Die enge Verzahnung von Praxiserfahrung (Lebenshilfe-Arbeit) und wissenschaftlicher Reflexion (Universität Siegen) bildete von Anfang an ein Alleinstellungsmerkmal des Projekts.

Als Graswurzelprojekt entwickelte sich die Initiative organisch aus der konkreten Begegnung und dem gemeinsamen Engagement der Beteiligten, ohne auf bestehende institutionelle Strukturen oder Finanzierungen zu warten. Diese Entstehungsweise prägt bis heute die Arbeitsweise und das Selbstverständnis des Projekts.

Die Einbindung mehrerer Menschen mit Beeinträchtigungen als akademische Dozent*innen war von Anfang an konstitutiv für das Projekt und demonstriert praktisch die Möglichkeiten inklusiver Bildung und Wissenschaft.

Entstehungsgeschichte

Das Konzept der Möglichkeitsdenker entwickelte sich im Kontext der deutschen Behindertenhilfe und der Lebenshilfe-Bewegung. Es steht in der Tradition der Selbstbestimmt-Leben-Bewegung und der UN-Behindertenrechtskonvention (UN-BRK), die 2009 in Deutschland ratifiziert wurde.

Internationale Inspiration: Lebenshilfe Graz

Wichtige Impulse und Anregungen für das Möglichkeitsdenker-Konzept kamen aus Österreich, insbesondere von der Lebenshilfe Graz. Die österreichische Lebenshilfe-Bewegung entwickelte bereits früh innovative Ansätze der Personenzentrierung und Selbstbestimmung, die als Ideengeber für die deutsche Entwicklung dienten. Der fachliche Austausch zwischen österreichischen und deutschen Lebenshilfe-Organisationen trug wesentlich zur konzeptionellen Weiterentwicklung bei.

Weblink:

Die theoretischen Grundlagen wurzeln in der Capability-Approach-Theorie von Amartya Sen und Martha Nussbaum sowie in der deutschen und österreichischen Sozialpädagogik-Tradition, die Empowerment und Subjektorientierung betont.
:::
Aufgabe A: Zitiere aus den Datensätzen wortgetreu alle Zeilen vom Anfang bis einschließlich der Zeile, die „building: (3, 357)“ enthält. Die Bilder lässt du dabei weg.
Der Text und die Datensätze haben nichts miteinander zu tun.

Bereitgestellte Daten:
:::
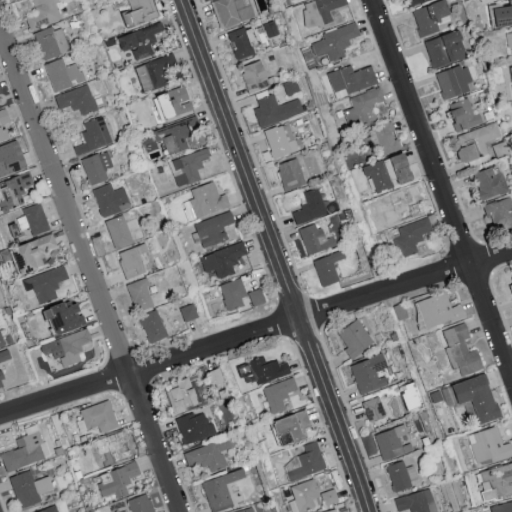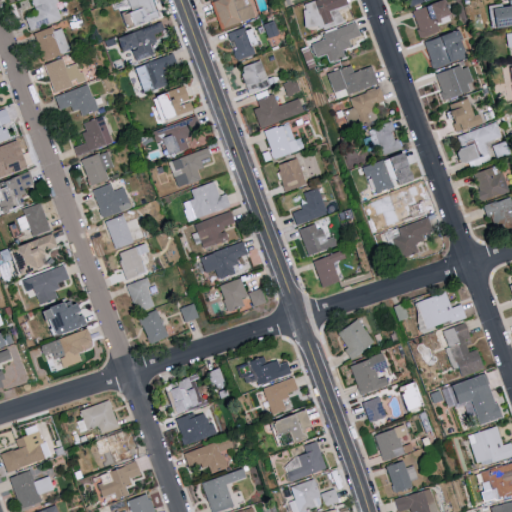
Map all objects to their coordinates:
building: (409, 1)
building: (323, 7)
building: (140, 11)
building: (230, 11)
building: (42, 13)
building: (499, 14)
building: (427, 17)
building: (136, 41)
building: (510, 41)
building: (50, 42)
building: (240, 42)
building: (333, 42)
building: (441, 48)
building: (155, 70)
building: (511, 72)
building: (251, 73)
building: (61, 74)
building: (348, 79)
building: (452, 81)
building: (75, 100)
building: (169, 102)
building: (361, 107)
building: (273, 110)
building: (459, 115)
building: (2, 122)
building: (92, 135)
building: (176, 135)
building: (280, 141)
building: (473, 144)
building: (9, 156)
building: (94, 166)
building: (187, 166)
building: (382, 172)
building: (288, 173)
building: (487, 183)
road: (442, 187)
building: (12, 189)
building: (108, 199)
building: (202, 201)
building: (401, 206)
building: (308, 207)
building: (498, 211)
building: (32, 219)
building: (209, 229)
building: (116, 231)
building: (408, 237)
building: (313, 239)
building: (27, 253)
road: (276, 255)
building: (221, 259)
building: (130, 261)
building: (325, 268)
road: (89, 269)
building: (43, 283)
building: (509, 286)
building: (230, 293)
building: (137, 295)
building: (254, 297)
building: (435, 310)
building: (187, 312)
building: (58, 316)
building: (150, 326)
road: (256, 333)
building: (352, 338)
building: (1, 342)
building: (64, 346)
building: (459, 350)
building: (3, 357)
building: (261, 369)
building: (367, 373)
building: (214, 377)
building: (276, 394)
building: (177, 395)
building: (405, 396)
building: (471, 397)
building: (371, 409)
building: (95, 417)
building: (193, 427)
building: (389, 442)
building: (486, 446)
building: (111, 448)
building: (23, 449)
building: (207, 455)
building: (399, 475)
building: (498, 479)
building: (116, 481)
building: (27, 487)
building: (218, 490)
building: (308, 497)
building: (414, 502)
building: (138, 503)
building: (500, 507)
building: (46, 509)
building: (245, 510)
building: (331, 511)
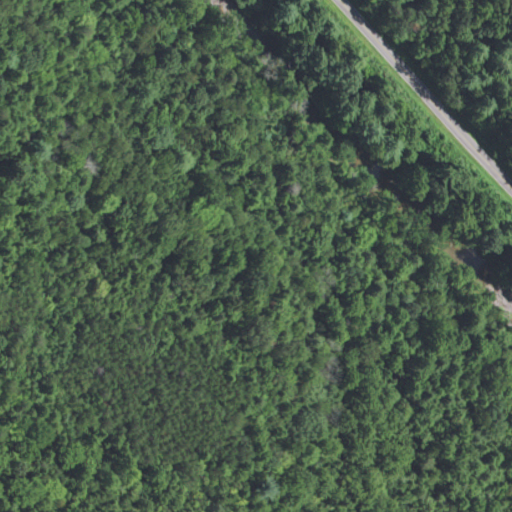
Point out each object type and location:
road: (423, 95)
:::
Aufgabe B: Gib aus dem Text über das Möglichkeitsdenker-Projekt den Abschnitt von „Wichtige Impulse und“ bis einschließlich „konzeptionellen Weiterentwicklung bei.“ wortgetreu aus.

Ergebnis A:
Map all objects to their coordinates:
building: (409, 1)
building: (323, 7)
building: (140, 11)
building: (230, 11)
building: (42, 13)
building: (499, 14)
building: (427, 17)
building: (136, 41)
building: (510, 41)
building: (50, 42)
building: (240, 42)
building: (333, 42)
building: (441, 48)
building: (155, 70)
building: (511, 72)
building: (251, 73)
building: (61, 74)
building: (348, 79)
building: (452, 81)
building: (75, 100)
building: (169, 102)
building: (361, 107)
building: (273, 110)
building: (459, 115)
building: (2, 122)
building: (92, 135)
building: (176, 135)
building: (280, 141)
building: (473, 144)
building: (9, 156)
building: (94, 166)
building: (187, 166)
building: (382, 172)
building: (288, 173)
building: (487, 183)
road: (442, 187)
building: (12, 189)
building: (108, 199)
building: (202, 201)
building: (401, 206)
building: (308, 207)
building: (498, 211)
building: (32, 219)
building: (209, 229)
building: (116, 231)
building: (408, 237)
building: (313, 239)
building: (27, 253)
road: (276, 255)
building: (221, 259)
building: (130, 261)
building: (325, 268)
road: (89, 269)
building: (43, 283)
building: (509, 286)
building: (230, 293)
building: (137, 295)
building: (254, 297)
building: (435, 310)
building: (187, 312)
building: (58, 316)
building: (150, 326)
road: (256, 333)
building: (352, 338)
building: (1, 342)
building: (64, 346)
building: (459, 350)
building: (3, 357)

Ergebnis B:
Wichtige Impulse und Anregungen für das Möglichkeitsdenker-Konzept kamen aus Österreich, insbesondere von der Lebenshilfe Graz. Die österreichische Lebenshilfe-Bewegung entwickelte bereits früh innovative Ansätze der Personenzentrierung und Selbstbestimmung, die als Ideengeber für die deutsche Entwicklung dienten. Der fachliche Austausch zwischen österreichischen und deutschen Lebenshilfe-Organisationen trug wesentlich zur konzeptionellen Weiterentwicklung bei.